### Stored data
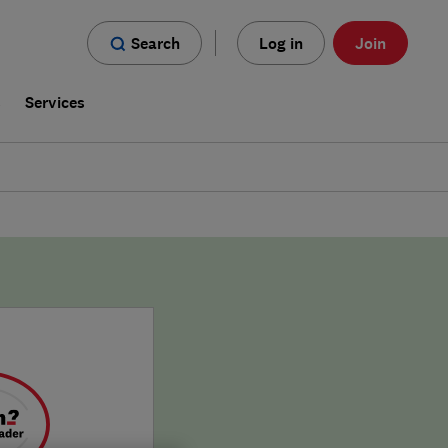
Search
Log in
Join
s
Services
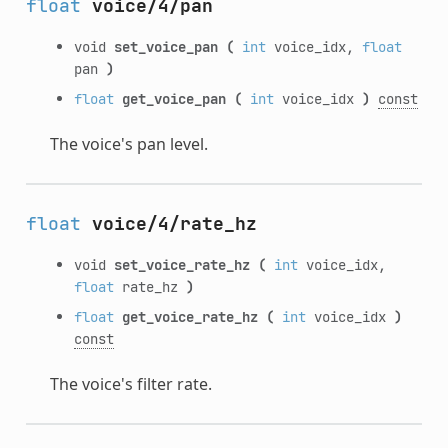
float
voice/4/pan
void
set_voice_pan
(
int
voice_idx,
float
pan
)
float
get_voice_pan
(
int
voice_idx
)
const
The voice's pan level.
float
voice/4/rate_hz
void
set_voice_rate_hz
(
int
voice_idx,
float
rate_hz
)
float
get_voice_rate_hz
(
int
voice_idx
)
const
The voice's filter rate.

* * *

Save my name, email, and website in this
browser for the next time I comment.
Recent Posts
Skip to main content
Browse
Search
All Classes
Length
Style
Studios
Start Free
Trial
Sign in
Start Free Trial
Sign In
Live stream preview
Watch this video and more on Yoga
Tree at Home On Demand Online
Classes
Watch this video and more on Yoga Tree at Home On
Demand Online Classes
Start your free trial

==

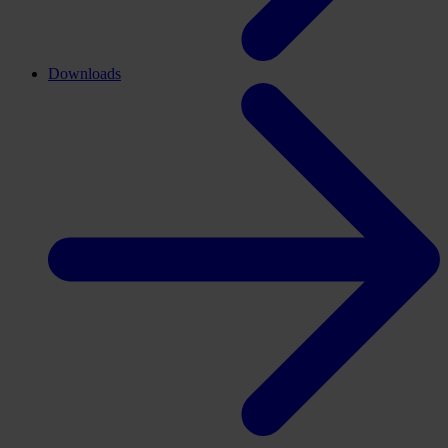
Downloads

### Exercise goal
Check each line of the listing above for the string "Classes", then report only how many lines have it.

### Solution below
3